■ Work to be completed ■
For each record, copy the text exactly and omit any picture it holds.

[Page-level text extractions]
......

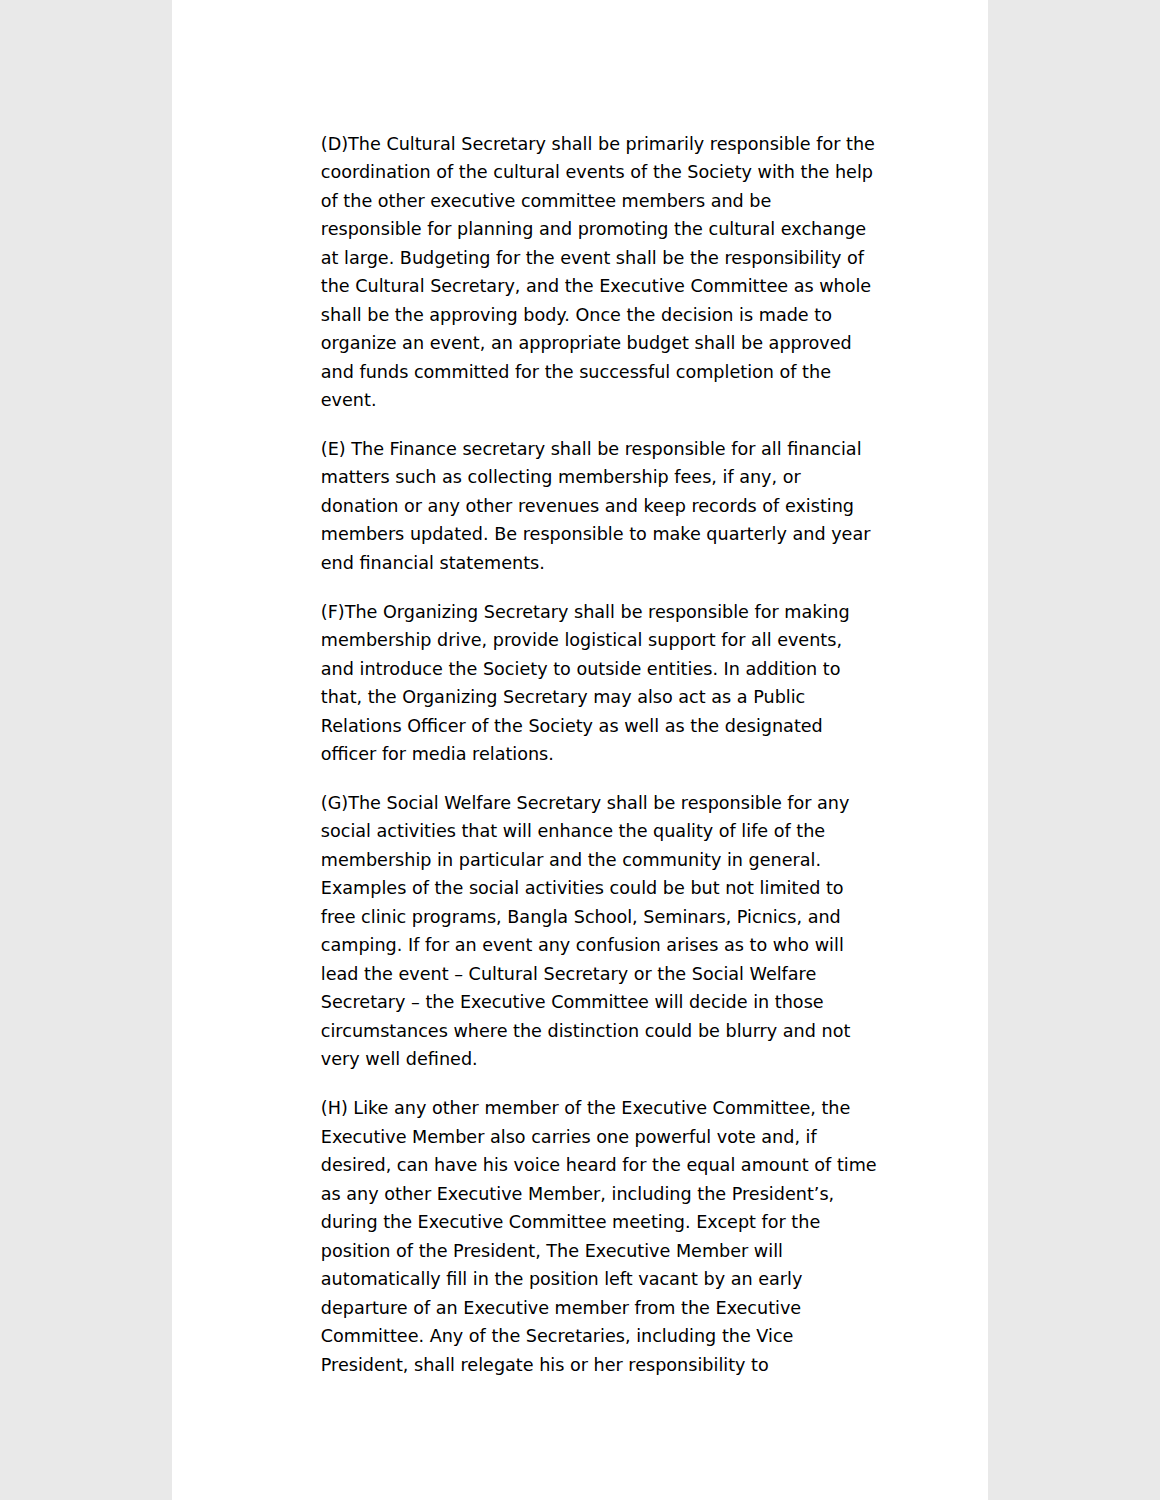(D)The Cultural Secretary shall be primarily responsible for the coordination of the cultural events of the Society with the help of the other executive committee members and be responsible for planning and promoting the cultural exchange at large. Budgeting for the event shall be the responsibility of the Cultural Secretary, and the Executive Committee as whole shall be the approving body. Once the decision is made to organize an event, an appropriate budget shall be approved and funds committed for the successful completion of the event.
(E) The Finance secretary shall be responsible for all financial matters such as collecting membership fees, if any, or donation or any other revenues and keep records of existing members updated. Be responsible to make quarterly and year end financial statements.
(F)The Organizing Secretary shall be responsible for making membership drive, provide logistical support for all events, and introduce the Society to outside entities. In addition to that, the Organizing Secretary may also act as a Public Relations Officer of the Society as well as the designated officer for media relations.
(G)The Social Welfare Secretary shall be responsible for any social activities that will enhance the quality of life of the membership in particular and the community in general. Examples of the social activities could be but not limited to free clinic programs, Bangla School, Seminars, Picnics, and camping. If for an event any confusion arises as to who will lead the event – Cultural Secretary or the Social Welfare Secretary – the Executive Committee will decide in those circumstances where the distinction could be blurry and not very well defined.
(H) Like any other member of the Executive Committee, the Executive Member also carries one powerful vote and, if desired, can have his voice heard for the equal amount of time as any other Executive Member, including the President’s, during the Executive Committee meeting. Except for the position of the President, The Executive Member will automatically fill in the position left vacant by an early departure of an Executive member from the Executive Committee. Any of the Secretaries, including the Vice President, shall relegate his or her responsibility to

......

■ Finished task ■
(D)The Cultural Secretary shall be primarily responsible for the coordination of the cultural events of the Society with the help of the other executive committee members and be responsible for planning and promoting the cultural exchange at large. Budgeting for the event shall be the responsibility of the Cultural Secretary, and the Executive Committee as whole shall be the approving body. Once the decision is made to organize an event, an appropriate budget shall be approved and funds committed for the successful completion of the event.
(E) The Finance secretary shall be responsible for all financial matters such as collecting membership fees, if any, or donation or any other revenues and keep records of existing members updated. Be responsible to make quarterly and year end financial statements.
(F)The Organizing Secretary shall be responsible for making membership drive, provide logistical support for all events, and introduce the Society to outside entities. In addition to that, the Organizing Secretary may also act as a Public Relations Officer of the Society as well as the designated officer for media relations.
(G)The Social Welfare Secretary shall be responsible for any social activities that will enhance the quality of life of the membership in particular and the community in general. Examples of the social activities could be but not limited to free clinic programs, Bangla School, Seminars, Picnics, and camping. If for an event any confusion arises as to who will lead the event – Cultural Secretary or the Social Welfare Secretary – the Executive Committee will decide in those circumstances where the distinction could be blurry and not very well defined.
(H) Like any other member of the Executive Committee, the Executive Member also carries one powerful vote and, if desired, can have his voice heard for the equal amount of time as any other Executive Member, including the President’s, during the Executive Committee meeting. Except for the position of the President, The Executive Member will automatically fill in the position left vacant by an early departure of an Executive member from the Executive Committee. Any of the Secretaries, including the Vice President, shall relegate his or her responsibility to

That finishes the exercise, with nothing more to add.